Surviving the long-forgotten eras when practical effect wizardry was the norm and studio mergers were rarely encountered in the film-business scene, Paul Tippett's Mad God is the unique amalgamation of commitment, persistence, and patience in the cinematic form. Since 1987, Tippett and his small crew of dedicated animators have put their life and savings into creating their nightmarish stop-motion fantasia. Best described as a nuclear holocaust hellbent on grotesque creature designs and outlandish worlds, Tippett's remarkable dedication to the filmmaking craft is an outstanding achievement in its own regards. It's a film that is universally impossible to assign an academic grade of any form, since assigning something so derivative and insignificant would seem insensitive in the face of 30+ years of pure devoted craftsmanship. 

What can be best described as Journey to the Center of the Earth on bath salts, Paul Tippett's meticulously laboured commentary on the cruelty of survival is simultaneously grotesque and enlightening. There is so much to take in within every frame — from the character design to the basic compositing of rich techniques; including but not limited to pixilation and puppeteering — that the understanding of the allegorical is imminent after various repeat viewings. From images referencing the Tower of Babylon and other biblical motifs, Tippett has created an unholy world building exercise that infuses jittery 12 FPS motion and uncomfortable gory imagery to righteous effect. 

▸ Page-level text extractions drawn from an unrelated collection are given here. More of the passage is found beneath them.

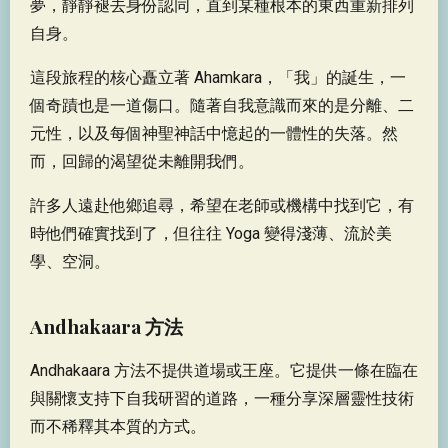
夢，靜靜褪去身份認同，直到某種根本的東西重新排列
自身。
這段旅程的核心矗立著 Ahamkara，「我」的誕生，一
個奇蹟也是一道傷口。隨著自我意識而來的是分離、二
元性，以及每個神聖神話中憶起的一體性的失落。然
而，回歸的渴望從未離開我們。
許多人遠赴他鄉追尋，希望在老師或機構中找到它，有
時他們確實找到了，但往往 Yoga 變得淺薄、流於美
學、空洞。
Andhakaara 方法
Andhakaara 方法不提供道場或王座。它提供一條在臨在
與關懷支持下自我研習的道路，一種分享深層靈性技術
而不稀釋其本質的方式。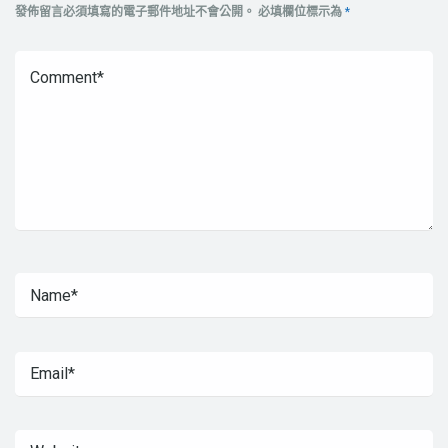
發佈留言必須填寫的電子郵件地址不會公開。
必填欄位標示為
*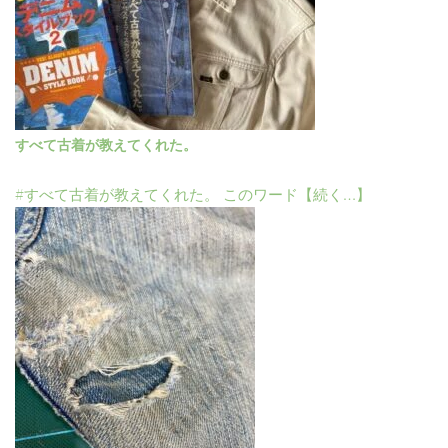
すべて古着が教えてくれた。
#すべて古着が教えてくれた。 このワード【続く…】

Still Courtesy – Tippett Studio

The film isn't without its flaws. Mad God, a film originally pitched as an experimental visual narrative, follows its narrative structure far too keenly within its grand-scope of hellish out-lands and post-nuclear tragedy. Even with the absence of dialogue, the presence and central POV of ‘The Assassin' character in the opening 45 minutes ultimately proves to be the most conventional aspect of Tippett's remarkable oeuvre. The evocative atmosphere and bewildering set-pieces are already fascinating enough, where the inclusion and semblance of a traditional three-act narrative feels drastically out of place. Various worlds and creature designs are also overlooked, in favour of an operatic end goal that never fully satisfies. Perhaps a tapestry of interwoven characters and distinctive tableaus would have provided a more satisfying and enriching structural base. 

Regardless of your preference in narrative scopes, one thing still remains consistent. Paul Tippett's Mad God is a work of maddening self-reflexive therapy. A projection of the current fears and escalating anxieties of doomsday anarchy in the climate of constant political corruption and duelling conflict, Tippett's original vision and thematic burdens that date all the way back from the mid-1980's still miraculously holds up, without the fear of any outdated material. Mad God is universal cinema, a refreshing cinematic amalgamation that transcends the limitations of language boundaries. A perfect treat for fans of Nukufilm, Jan Švankmajer, and Jules Verne. 

Still Courtesy – Tippett Studio
Mad God screened at this year's in the Fuori concorso competition. The film is currently seeking international distribution.